After declaring that she was severing all ties with the company, Phillips “called and emailed me several times threatening me and I am scared of him.”

Phillips, who did not respond to email inquiries from Patch, commented in an NBC San Diego report—which broke the story Monday—and in postings on Yelp, the consumer review site.

“Our firm has had no complaints from Better Business Bureau or the California Bar Association in our 36-year history,” Phillips wrote in late January. “There is absolutely no merit whatsoever to the comments posted in this review.”

But 10News, the local ABC affiliate, reported Tuesday that the Better Business Bureau has received 22 complaints about Georggin Law in 2013 alone.

The San Diego-Imperial Better Business Bureau website says Georggin Law was contacted twice in May “with concerns regarding FTC-prohibited practices, unethical advertising and business practices as well as complaints related to not responding to consumer inquiries regarding case statuses.”

The company has failed to respond, the BBB said.

In August 2011, Georggin Law was the subject of a Patch column by La Mesa real estate agent Charlotte Reed, who suggested that credit-repair efforts are a waste of money.

“Instead of paying for a ‘service’ that is almost certain to fail, it is better to save the money and put it toward the next home purchase when the time is right,” Reed wrote.

Real estate broker Arbid, 36, says he has been in contact with about a dozen people who claim to have been victimized by Georggin Law.

“[Phillips] basically sends to the [small-claims] courtroom a lot of huff and puff and bluff,” Arbid told Patch. “They basically use tactics that a Superior Court will not even hear or engage.”

Arbid said Phillips has filed so many lawsuits that a representative of Chase Bank “actually told the judge … that her entire job” is fending off his “frivolous attacks.”

“He goes from courtroom to courtroom all over Southern California,” Arbid said in a phone interview.

Phillips, whose Georggin Law title is senior vice president, declined to go on camera but told NBC San Diego recently: “I just don’t have any information. I hope everyone gets a resolution.”

His website has been taken down—not long after he sold his 800 number to a Washington, DC, credit company, whose customer service said: “We’re in no way associated with that company.”

Arbid contends that the FTC has barred Eric Phillips from credit-repair activity, but Patch hasn’t confirmed such a ban with the federal agency.

“He utilizes other people’s names to run Georggin Law,” Arbid said. Georggin is paid a $5,000 monthly fee, Arbid said he has heard.

“All [Phillips’] bank accounts are in his son’s name,” Arbid said of Joseph Phillips, about 20. “All these puppets in front of him take the brunt” of attacks, Arbid said, “while he cashes in money and scares people. … They’ve been left with nothing.”

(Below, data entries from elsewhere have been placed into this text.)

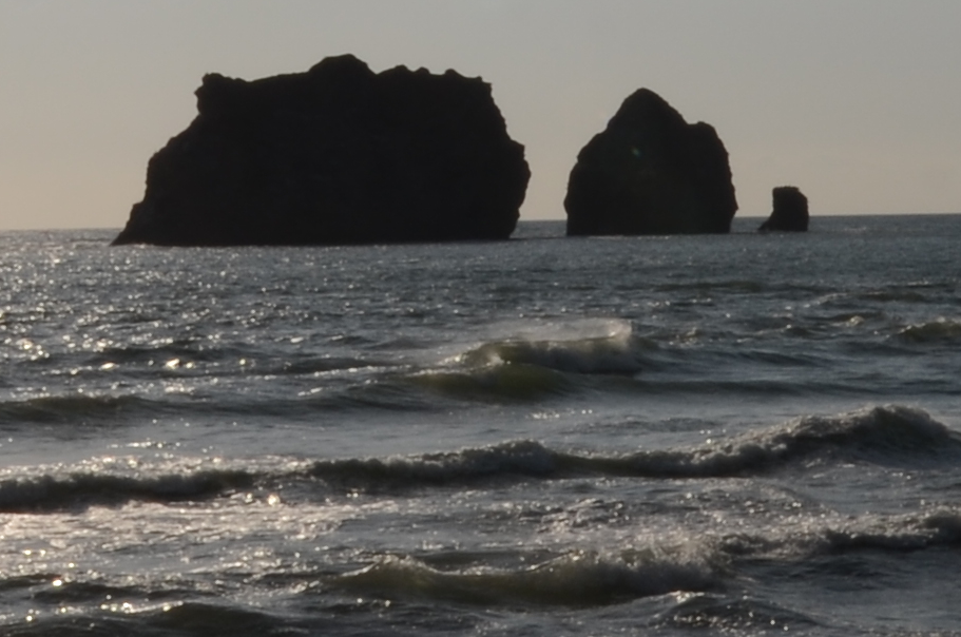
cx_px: 761
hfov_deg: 14.0
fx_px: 3891
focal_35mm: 146
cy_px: 340
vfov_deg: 9.4
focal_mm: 18
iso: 100
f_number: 22
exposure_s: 1/250
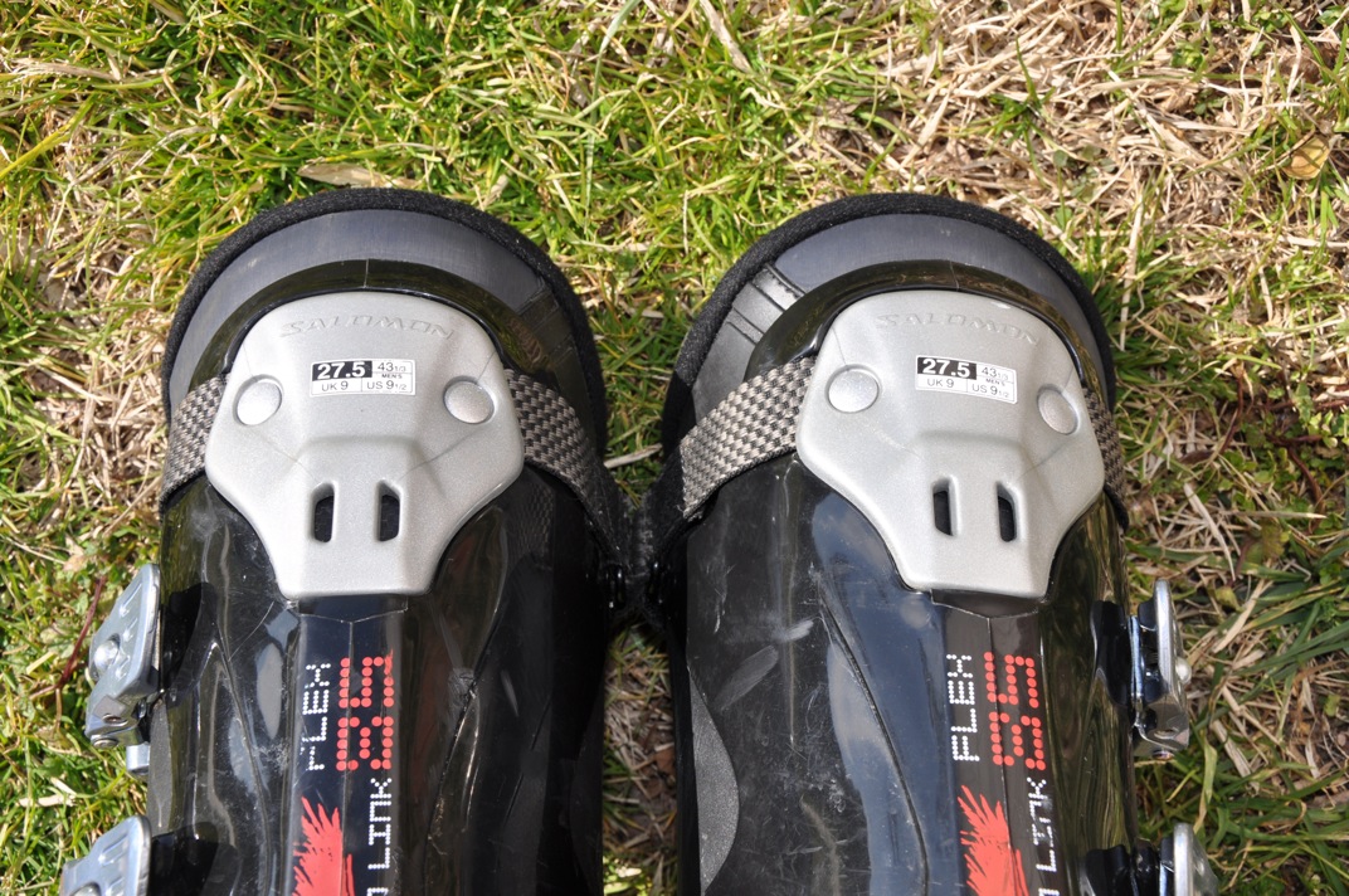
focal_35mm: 39
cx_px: 674
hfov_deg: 49.6
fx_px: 1460
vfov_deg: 34.1
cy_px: 448
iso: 200
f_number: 11
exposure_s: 1/200
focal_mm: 26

Arbid said he filed a complaint with the State Bar of California against Georggin but didn’t trigger an investigation because he was told he was the only one making such a complaint—a contention he rejects.

The Olympian says she lived in her 3-bedroom, 2½-bath home between 2005 and 2011 or 2012 before her mortgage company, Countrywide, foreclosed.

She said she heard about Georggin Law from a female friend, whose land went into foreclosure and also sought a credit repair service.

“I just went with her” to Georggin Law, said the athlete, who never met Phillips. “I just wanted to clean up my credit to buy another house.”

And the landlord’s suit against Phillips for unpaid rent?

Filed April 30 in Vista Superior Court,  the complaint by T&G Insurance Services of San Marcos calls for $37,491 in damages (plus attorneys fees). 

Georggin Law owed that amount in July 2012 on its offices at 560 Carlsbad Village Dr., suite 204. Later, the firm operated out of an office at 2103 S. El Camino Real in Oceanside, where different accounts said the office closed in May or June.

The breach-of-contract case is pending before Judge Robert Dahlquist.

For her part, former Georggin Law employee Stemmons said: “I don't think I’ll ever get over it or the guilt I feel for being so stupid and just believing him and promoting it!  I’m horrified and humiliated and sad.”

Said Arbid via email: “It’s bad enough that families have lost their homes. Scam artists that prey on these victims takes this terrible situation and makes it disgustingly worse.”